Source text:
Law and the killing of Reyaad Khan

by Carl Gardner on September 7, 2015

This afternoon in the House of Commons the Prime Minister told MPs that Reyaad Khan, the “Islamic State” fighter from Cardiff, was killed in Syria in a targeted RAF drone strike. His death was reported some days ago but it was not clear till now that it the RAF had targeted him. The case raises several issues, but I agree with what the PM said the Attorney General advised — that this operation was lawful.

The Attorney General’s advice

The normal convention is that ministers do not refer publicly either to the fact that the Law Officers have been consulted, or to the content of their advice. But David Cameron departed from this convention, saying the Attorney General had been consulted and had given positive advice.

In a sense this was inevitable: once the PM had given MPs his view of the legal basis for the attack, it would have been politically impossible to leave in any doubt whether or not the Attorney had been asked, or had agreed. It’s not clear at all that the usual non-disclosure can be maintained at all in future in cases involveing the use of force abroad (something I expect the Chilcot inquiry to make recommendations on).

International law

The PM said Khan was plotting terror attacks in the UK, so the strike was an act of self-defence under article 51 of the UN Charter. It provides—

Nothing in the present Charter shall impair the inherent right of individual or collective self-defence if an armed attack occurs against a Member of the United Nations, until the Security Council has taken measures necessary to maintain international peace and security. Measures taken by Members in the exercise of this right of self-defence shall be immediately reported to the Security Council …

Mr Cameron made clear that the government will be writing to the UN Secretary General today to report this as an act of self-defence. But is it?

The first question is whether anything planned by “IS” against Britain would have been an “armed attack”. In the Nicaragua case, the International Court of Justice held that not every incident involving force will amount to an “armed attack” justifying self-defence: but said (para. 195)

Records for processing:
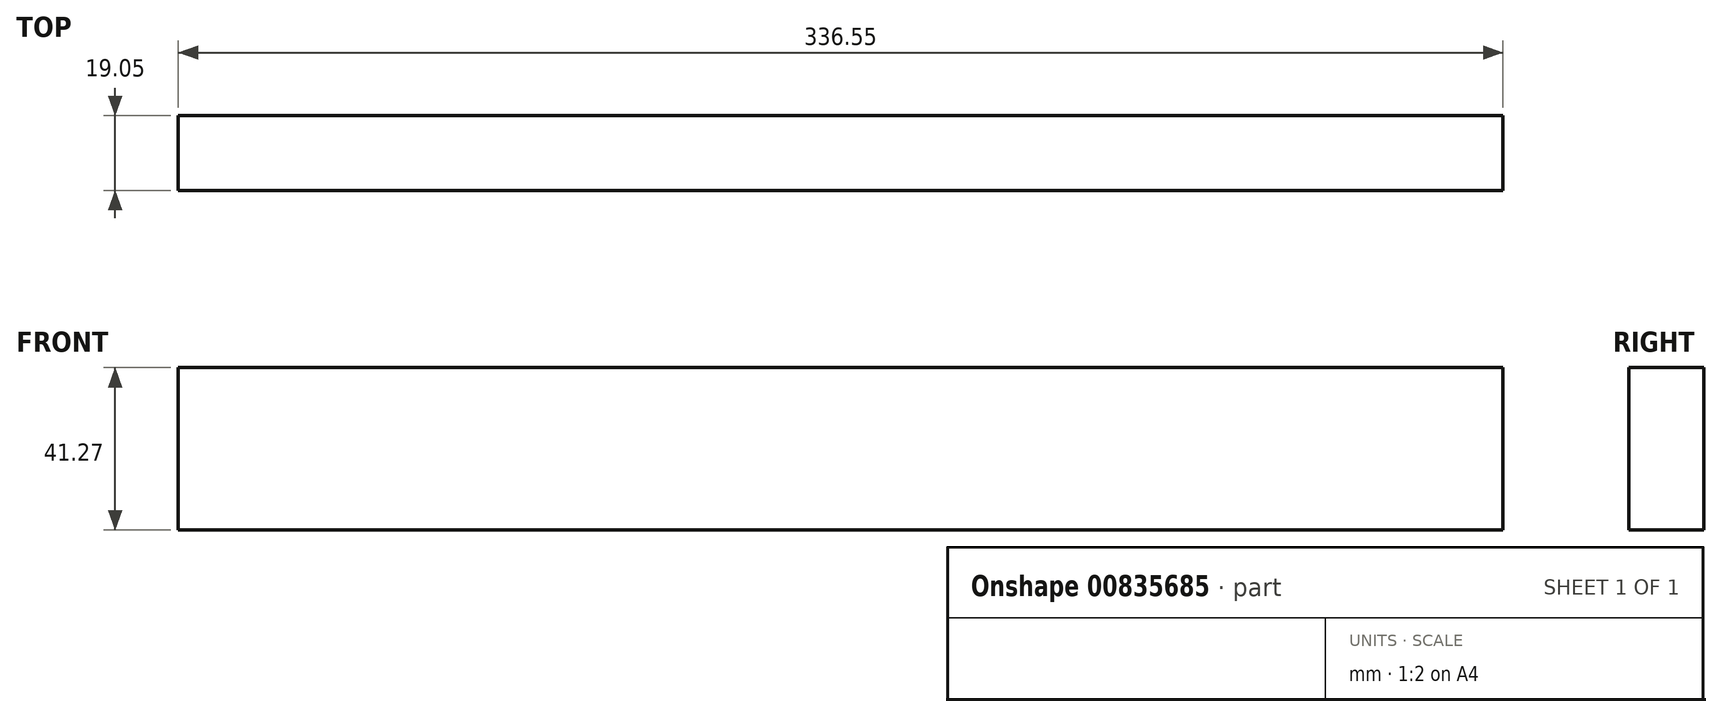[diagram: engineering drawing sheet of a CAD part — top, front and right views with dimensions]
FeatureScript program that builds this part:
annotation { "Feature Type Name" : "Feature", "Feature Type Description" : "" }
export const myFeature = defineFeature(function(context is Context, id is Id, definition is map)
    precondition{}
    {
        {
            var Q0;
            Q0=qCreatedBy(makeId("Front.planeOp"),FACE);
            var sketch = newSketch(context, id + "F0", { "sketchPlane" : qUnion([Q0])});
            skLineSegment(sketch, "E0.bottom", {"start": v(0, 0) * mm, "end": v(336.55, 0) * mm});
            skLineSegment(sketch, "E0.top", {"start": v(0, 41.28) * mm, "end": v(336.55, 41.28) * mm});
            skLineSegment(sketch, "E0.left", {"start": v(0, 0) * mm, "end": v(0, 41.28) * mm});
            skLineSegment(sketch, "E0.right", {"start": v(336.55, 0) * mm, "end": v(336.55, 41.28) * mm});
            skSolve(sketch);
        }
        {
            var Q0;
            Q0=qSketchRegion(id+"F0",true);
            extrude(context, id + "F1", {"entities" : qUnion([Q0]), "depth" : 19.05 * mm, "offsetDistance" : 25.4 * mm});
        }
    });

Parts of the exercise:
1. Rewrite the CAD records with every "Q0" switched to "Q1" and everything else unchanged, and leave the pictures out.
2. Proceed with the article on the killing of Reyaad Khan from the point where it stops.
The article on the killing of Reyaad Khan and the CAD records are unrelated to each other.

Answers to the exercises:
1.
[diagram: engineering drawing sheet of a CAD part — top, front and right views with dimensions]
FeatureScript program that builds this part:
annotation { "Feature Type Name" : "Feature", "Feature Type Description" : "" }
export const myFeature = defineFeature(function(context is Context, id is Id, definition is map)
    precondition{}
    {
        {
            var Q1;
            Q1=qCreatedBy(makeId("Front.planeOp"),FACE);
            var sketch = newSketch(context, id + "F0", { "sketchPlane" : qUnion([Q1])});
            skLineSegment(sketch, "E0.bottom", {"start": v(0, 0) * mm, "end": v(336.55, 0) * mm});
            skLineSegment(sketch, "E0.top", {"start": v(0, 41.28) * mm, "end": v(336.55, 41.28) * mm});
            skLineSegment(sketch, "E0.left", {"start": v(0, 0) * mm, "end": v(0, 41.28) * mm});
            skLineSegment(sketch, "E0.right", {"start": v(336.55, 0) * mm, "end": v(336.55, 41.28) * mm});
            skSolve(sketch);
        }
        {
            var Q1;
            Q1=qSketchRegion(id+"F0",true);
            extrude(context, id + "F1", {"entities" : qUnion([Q1]), "depth" : 19.05 * mm, "offsetDistance" : 25.4 * mm});
        }
    });

2.
The Court sees no reason to deny that, in customary law, the prohibition of armed attacks may apply to the sending by a State of armed bands to the territory of another State, if such an operation, because of its scale and effects, would have been classified as an armed attack rather than as a mere frontier incident had it been carried out by regular armed forces.

The ICJ’s point here is to make clear that not every minor border incident justifies the use of serious retaliatory force.

But of course the bombing of civilians in a British city would, if carried out by (say) French forces, be classified as an armed attack because of its scale and effects. So, while there’s room for critics of the RAF strike to quibble about this and ask for more details about what intelligence there was and what Khan was planning, it seems to me that any substantial terrorist plan would easily meet the threshold.

Some would argue that an armed attack has to be by a State, or attributable to one, before the UK can defend itself. Here, the RAF’s attack violated Syrian sovereignty but Khan’s plans, whatever they were, can’t obviously be blamed on the Syrian regime. But I don’t think this is a strong argument against the UK .

If the inteference with Syrian sovereignty involved in this attack must be justified by the attribution of some Syrian blame for Khan’s plans, then the fact that Syria was “unwilling or unable” to stop him provides that justification. As I argued last year,

international law must permit a state under attack to respond to and defeat its nonstate enemy, even on the territory of another state, if that state is unable or unwilling to help it.

In any event, the insistence that self-defence can only be invoked against sovereign states seems to me unreal after 9/11. Either international law on the use of force is an ass, unfit for purpose in the 21st century; or its principles must be capable of application to today’s real threats to peace and security. I think the latter.

There’s an interesting discussion of both the “scale” and “state” issues by Karl Zemanek at the Max Planck Encyclopedia of Public International Law.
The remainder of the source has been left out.